4. Legislative History of the Prevention of Corruption
Act, 1988 :
Eradication of corruption from public offices is one of
the most important tasks before every government. From time to time
the Government of India has been taking legal steps to combat the
virus of corruption.
Many legal devises had been created to prevent
corruption totally but in vain. But still the Government using the law
as an effective instrument to prevent it. The earlier enactment, namely
The Prevention of Corruption Act, 1947, The Penal Code Provisions
SS. 161-165A and other provisions were found insufficient to eradicate
or even to control the grave evil of bribery and corruption corroding the
public service of our country.

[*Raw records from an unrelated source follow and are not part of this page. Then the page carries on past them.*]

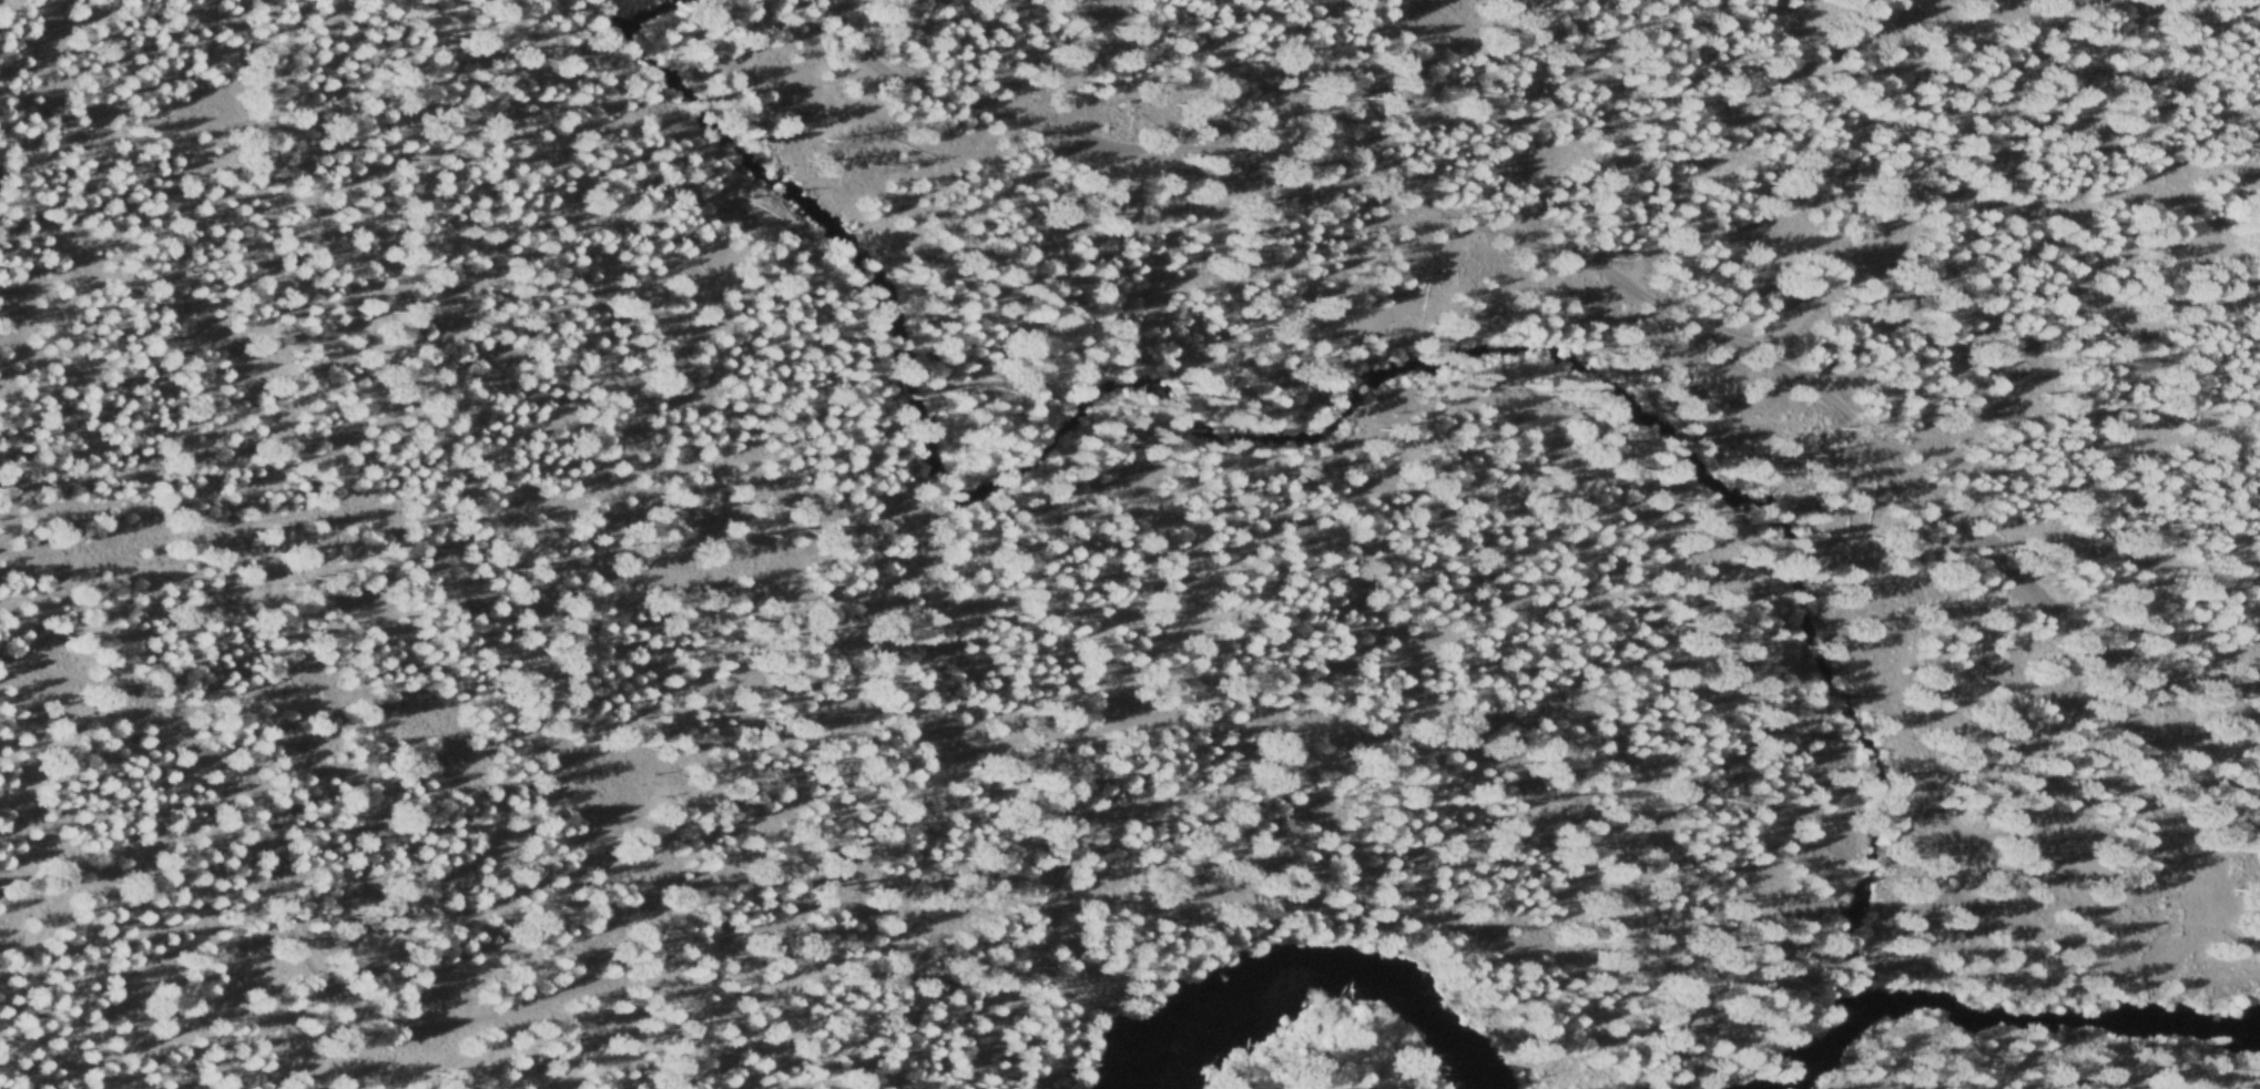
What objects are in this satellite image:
road: (1395, 184)
road: (1906, 197)
parking lot: (2197, 912)
road: (2228, 925)
road: (2145, 954)
river: (1302, 984)
road: (469, 995)
river: (1982, 1013)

Hence a new legislation namely “The
Prevention of Corruption Act, 1988” was passed, which is a four-in-one
71
piece of legislation because it not only contains important provisions of
the repealed prevention of Corruption Act,. 1947, the Criminal
(Amendment) Act, 1952 but also SS. 161-165A of the Indian Penal
Code and of the Criminal Law (Amendment) Ordinance, 1944-
In India the Prevention of Corruption Act, 1988 is
one such legal device introduced by the Government. It was enacted
with the object to prevent the evil practice of corruption more effectively.
Public servants alone fall within the ambit of Prevention of Corruption
Act, 1988. Thus, this Act of 1988 was enacted with the above mentioned
prime object in addition to removing anomalies and to consolidate the
laws found in earlier applicable enactments.